**STATED PROBLEM**
Quote every line of text in the entries below word for word, and leave the pictures out of your answer.

**ENTRIES**
▬▬▬▬▬▬▬▬▬▬

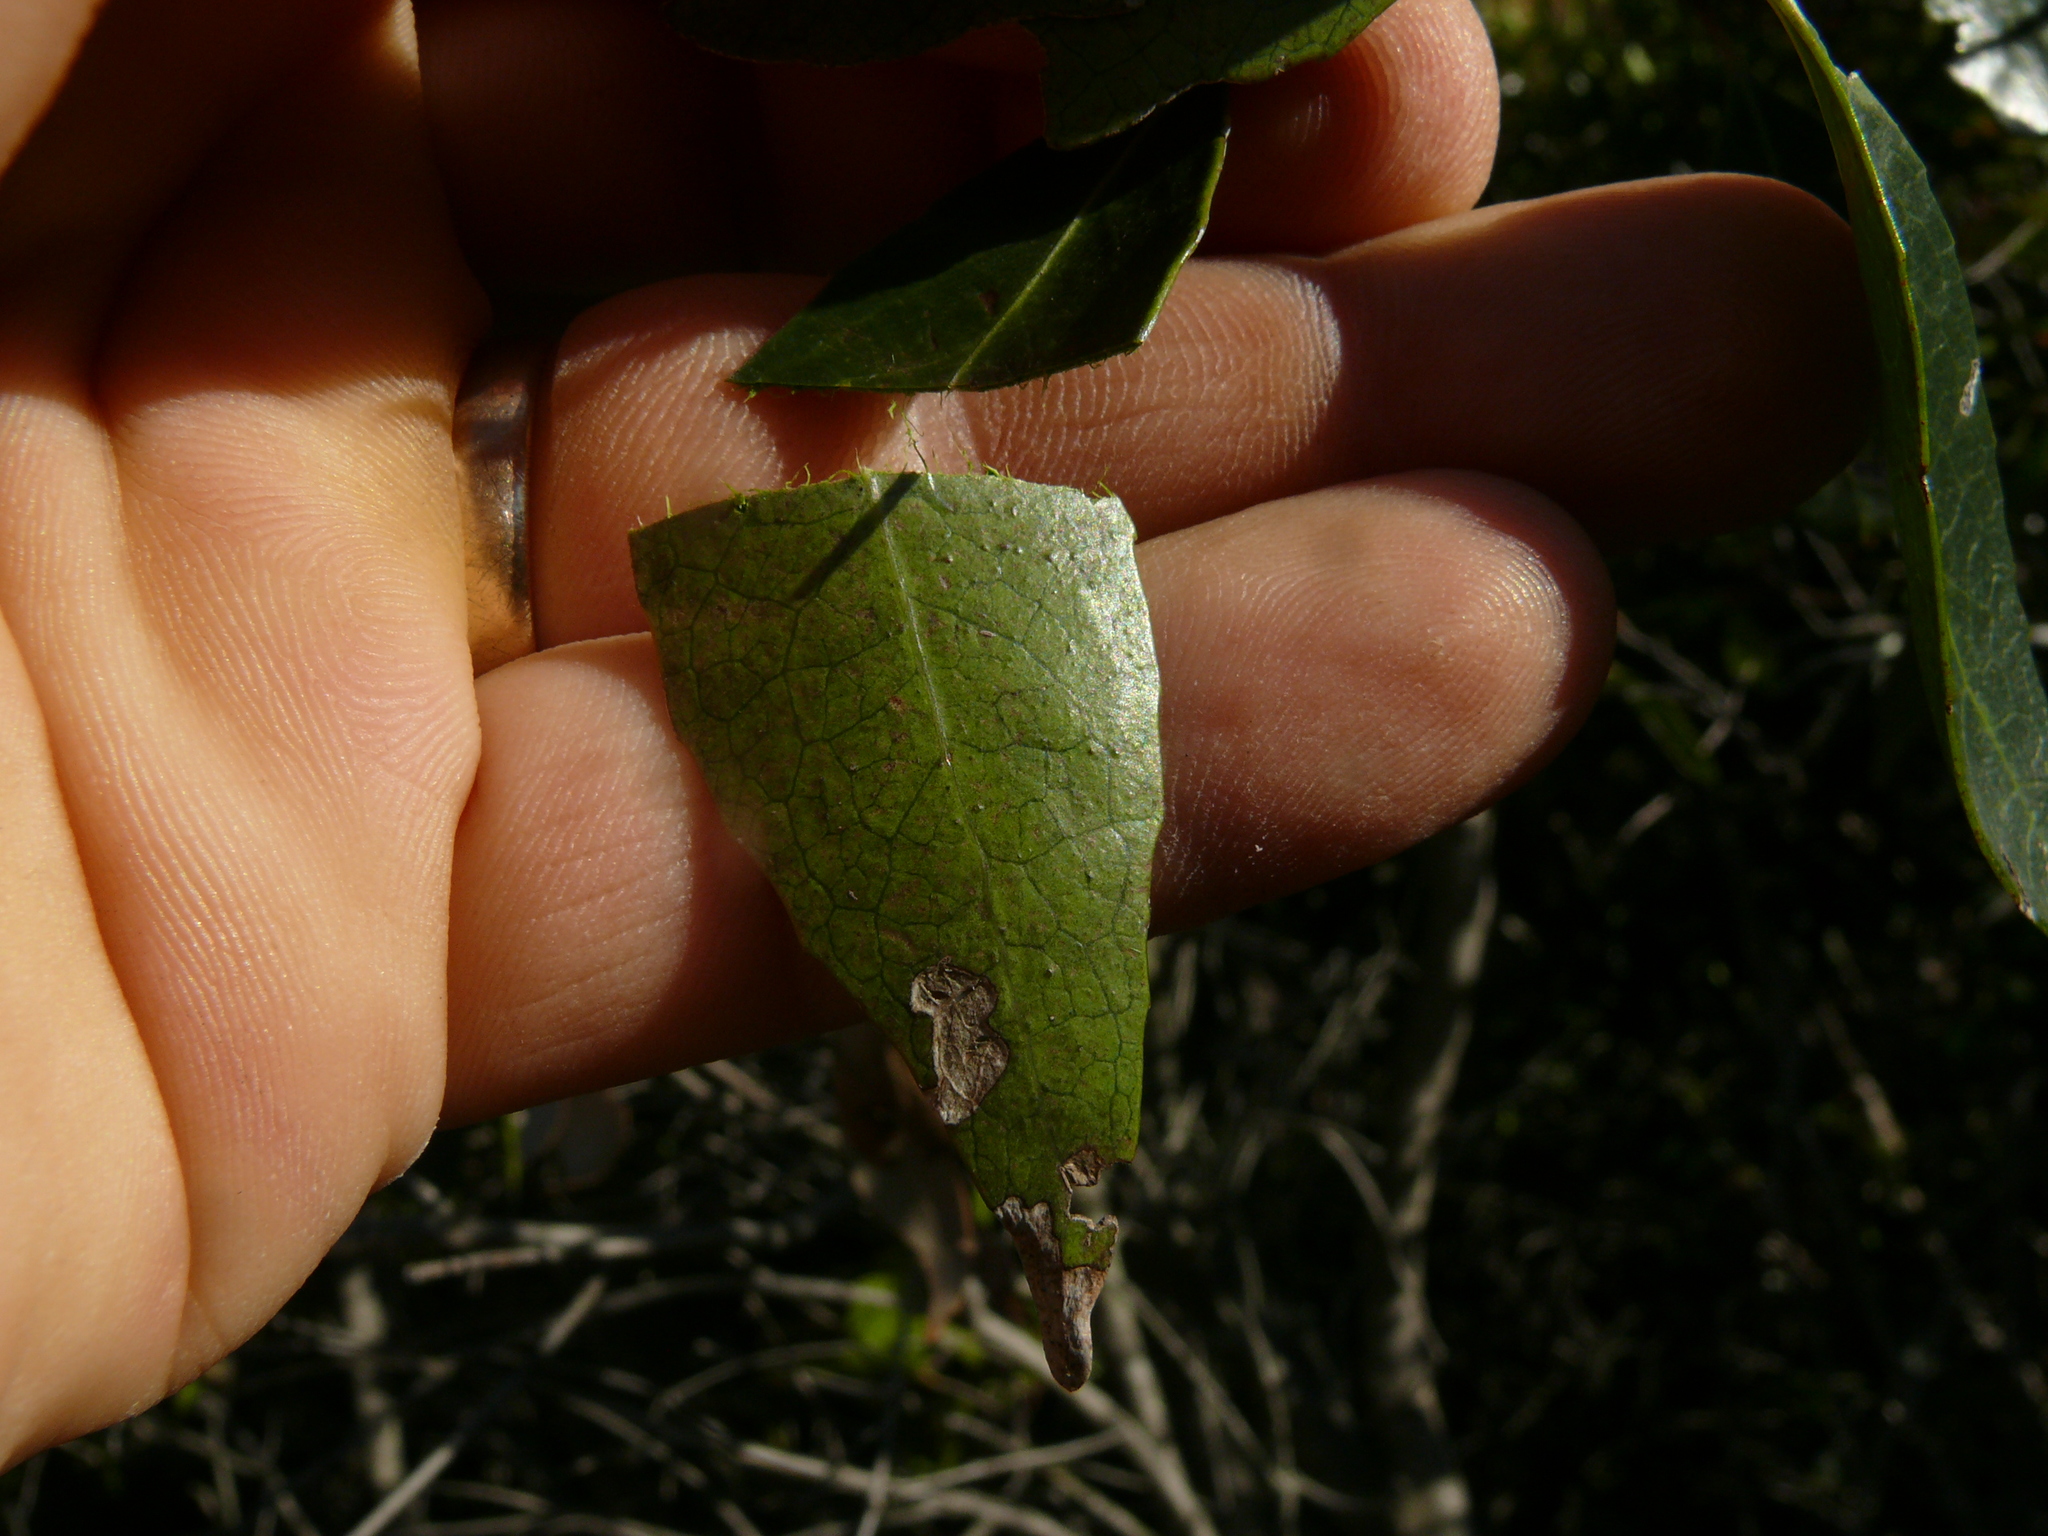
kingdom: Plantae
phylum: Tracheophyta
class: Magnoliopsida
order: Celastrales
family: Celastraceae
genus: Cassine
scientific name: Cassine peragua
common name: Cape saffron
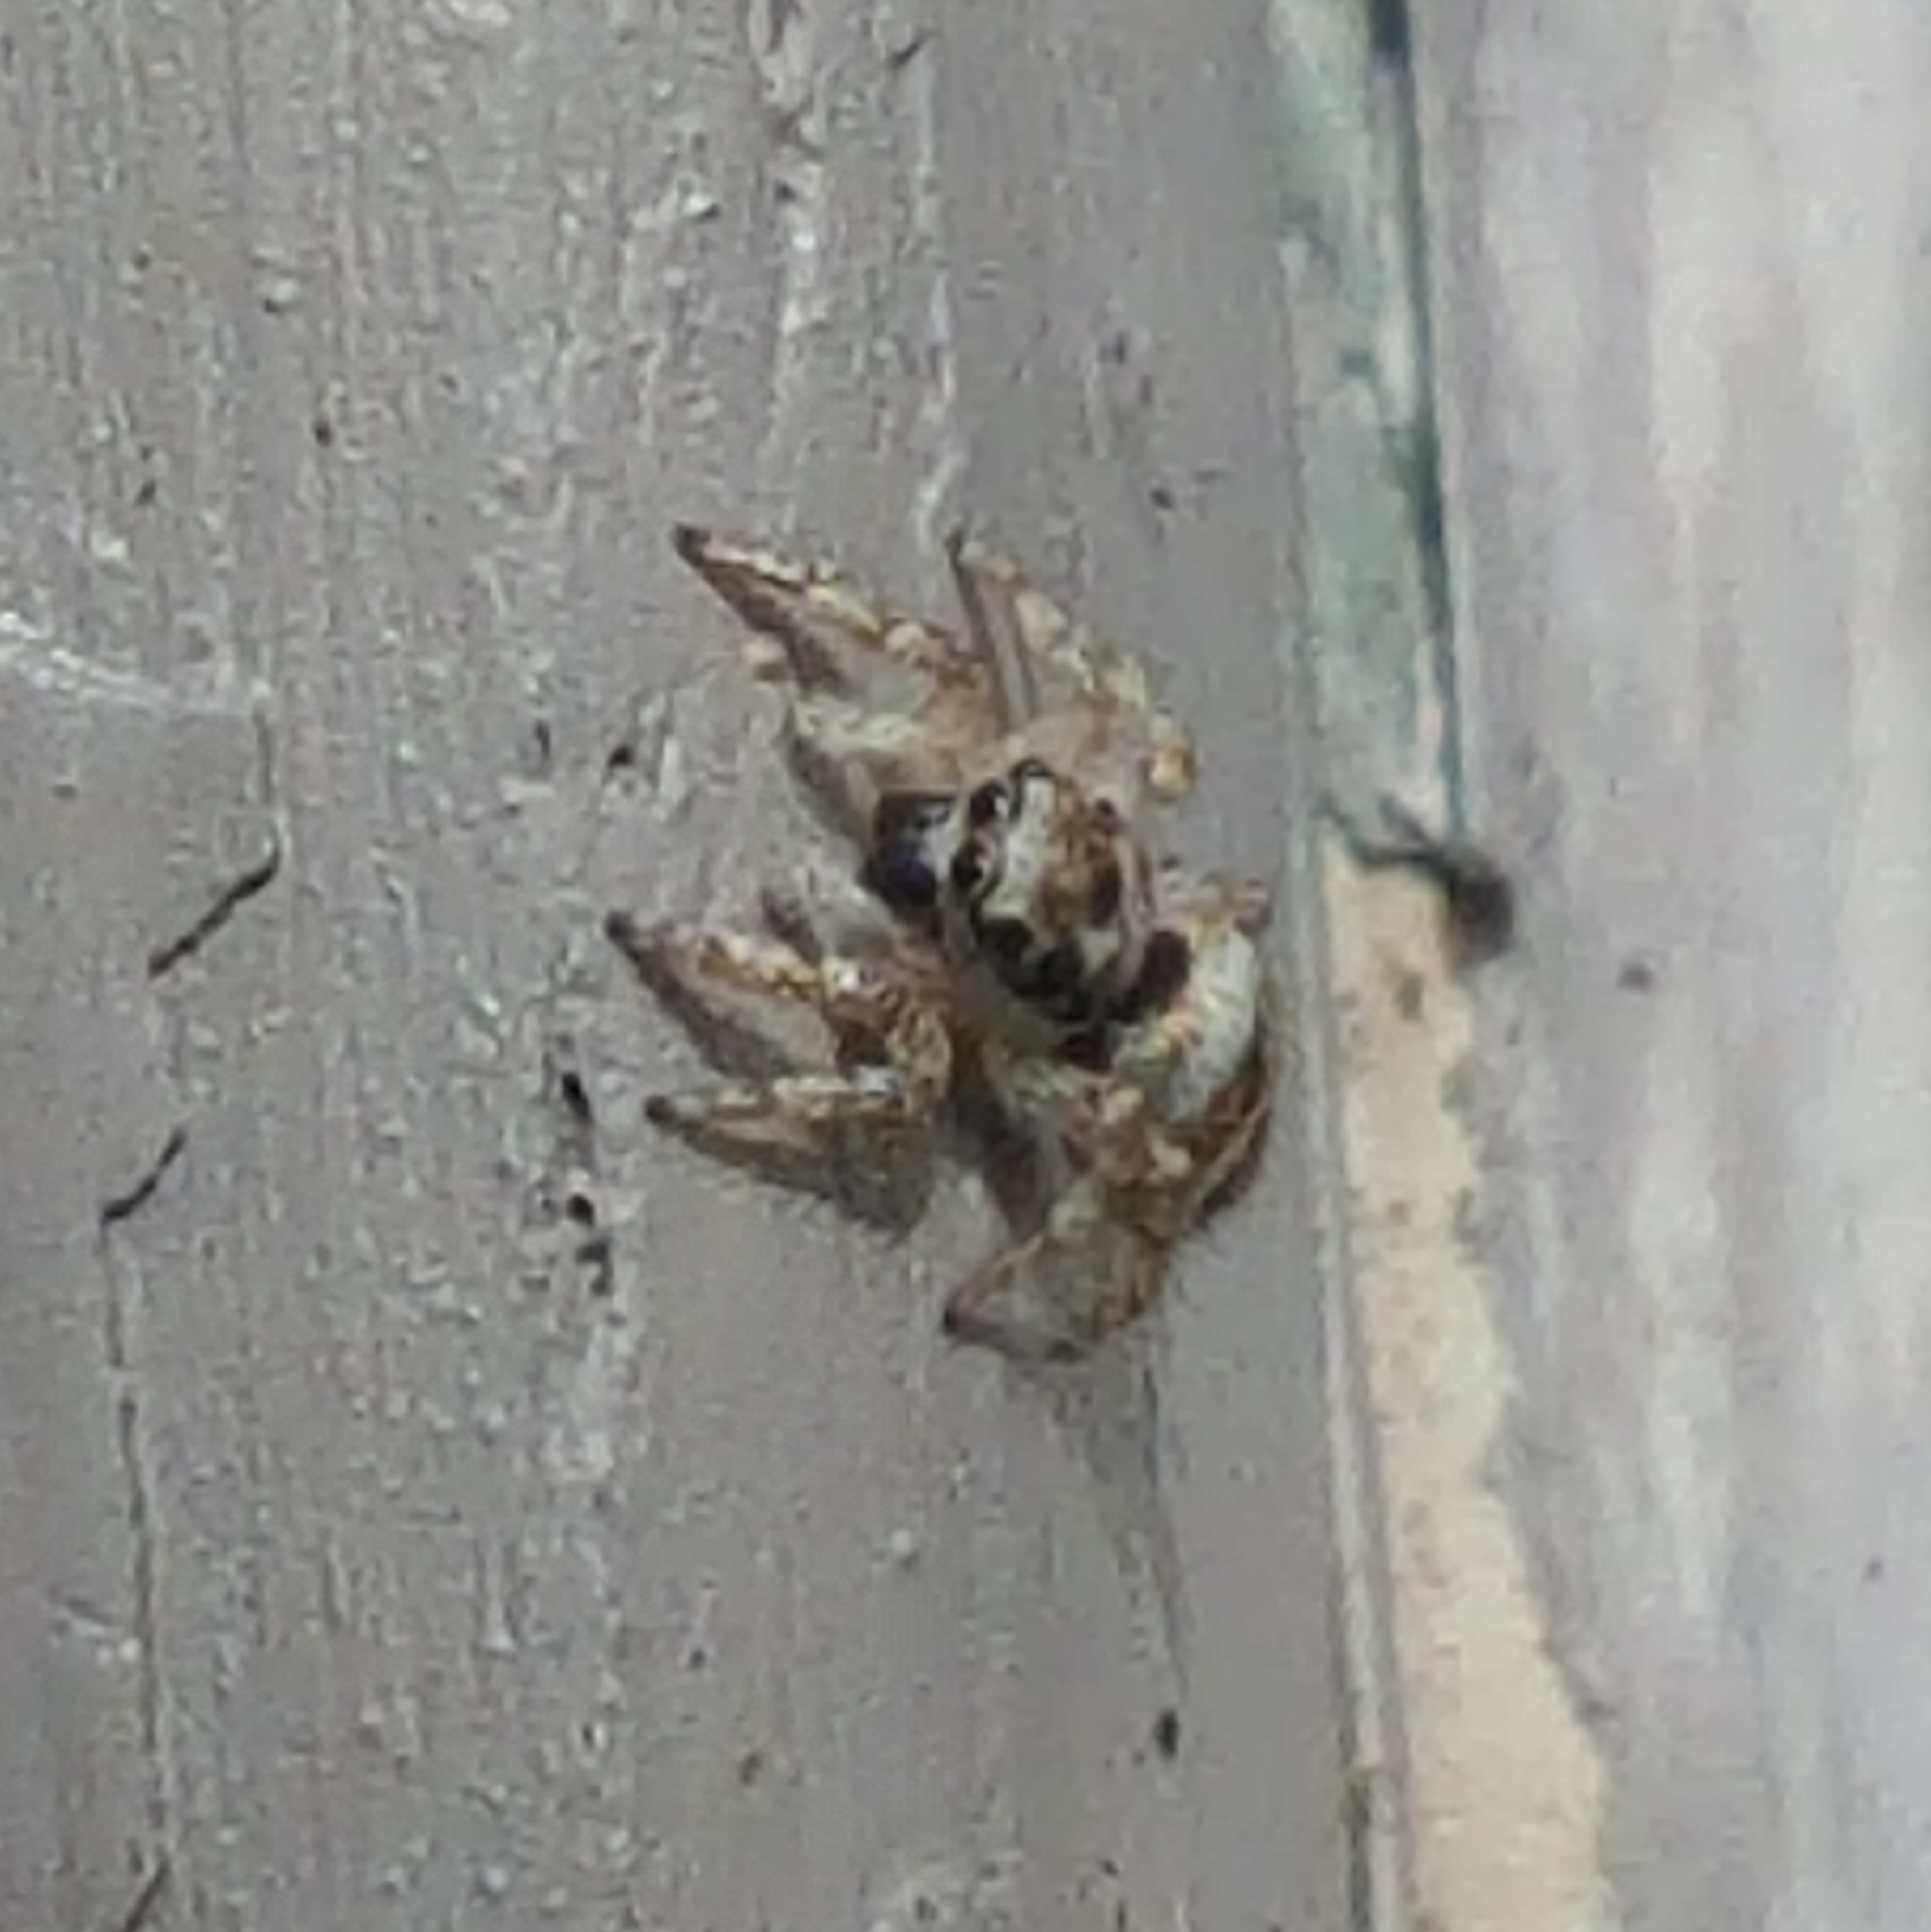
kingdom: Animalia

▬▬▬▬▬▬▬▬▬▬

**THE OUTPUT**
kingdom: Plantae
phylum: Tracheophyta
class: Magnoliopsida
order: Celastrales
family: Celastraceae
genus: Cassine
scientific name: Cassine peragua
common name: Cape saffron
kingdom: Animalia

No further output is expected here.